The browser vendors—Apple, Mozilla, and Google being at the forefront of the discussion—have a very legitimate desire to protect the privacy of users on the web. The changes they are testing focus on that goal, sometimes to the exclusion of an acceptable user experience or legitimate needs such as supporting the appropriate use of identity to authenticate to a set of services on the web. That said, Google and Apple are both testing different proposals on how to support federated identity with proposals such as “isloggedin” from Apple (see https://github.com/WebKit/webkit/blob/master/Source/WebCore/page/NavigatorIsLoggedIn.cpp) and “webid” from Google (see https://github.com/samuelgoto/WebID). 

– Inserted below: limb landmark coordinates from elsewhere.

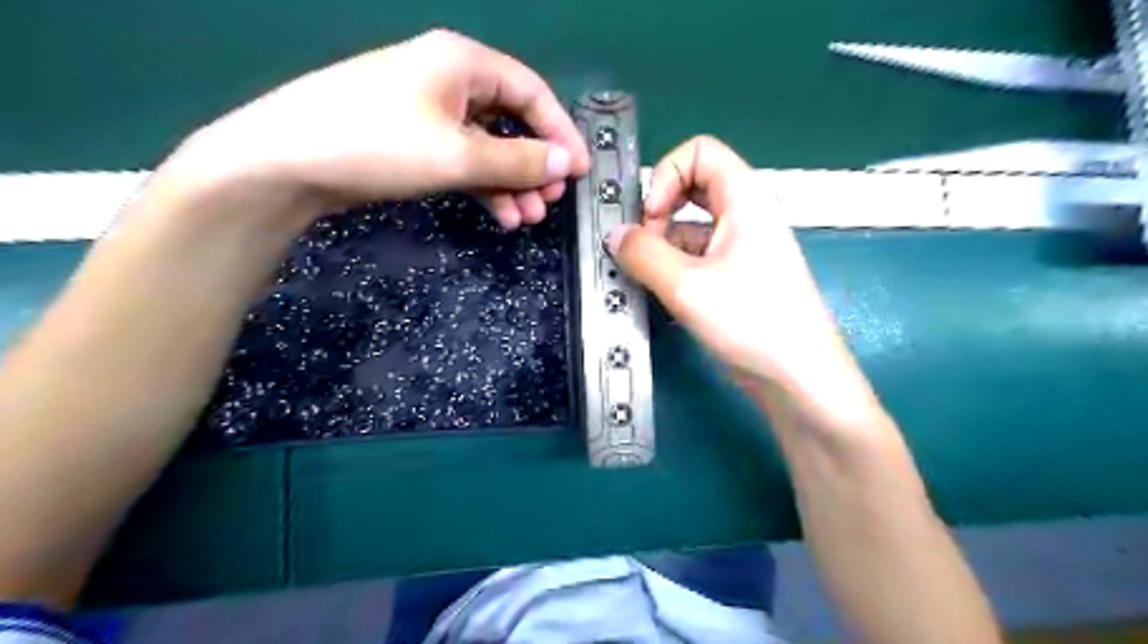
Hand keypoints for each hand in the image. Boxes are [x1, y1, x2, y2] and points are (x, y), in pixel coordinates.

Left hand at [169, 31, 591, 230]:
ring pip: (489, 146)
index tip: (581, 171)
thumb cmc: (378, 144)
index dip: (561, 132)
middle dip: (535, 165)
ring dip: (511, 182)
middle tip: (549, 203)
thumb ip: (519, 160)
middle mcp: (449, 79)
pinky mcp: (414, 140)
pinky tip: (499, 214)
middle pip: (511, 121)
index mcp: (463, 62)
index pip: (532, 92)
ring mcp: (429, 111)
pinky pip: (464, 160)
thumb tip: (567, 163)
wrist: (286, 163)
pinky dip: (484, 186)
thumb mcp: (458, 155)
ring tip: (525, 218)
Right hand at [610, 135, 840, 386]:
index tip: (650, 218)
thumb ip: (643, 254)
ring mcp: (743, 249)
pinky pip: (698, 257)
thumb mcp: (686, 286)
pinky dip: (675, 268)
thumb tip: (615, 236)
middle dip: (659, 211)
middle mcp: (746, 216)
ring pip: (692, 227)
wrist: (800, 379)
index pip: (700, 151)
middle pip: (693, 187)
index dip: (666, 175)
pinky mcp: (738, 278)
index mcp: (745, 199)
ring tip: (646, 279)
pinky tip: (663, 296)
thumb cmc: (752, 322)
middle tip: (641, 247)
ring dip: (663, 245)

There is no one place where discussions on this topic are taking place. Some discussions around the privacy components are happening within the W3C Privacy Community Interest Group, while discussions around identity are happening within the OpenID Foundation. This is still a very experimental space that is worth watching, though perhaps the most useful  place to watch right now is the GitHub repositories where the browser vendors are posting their code.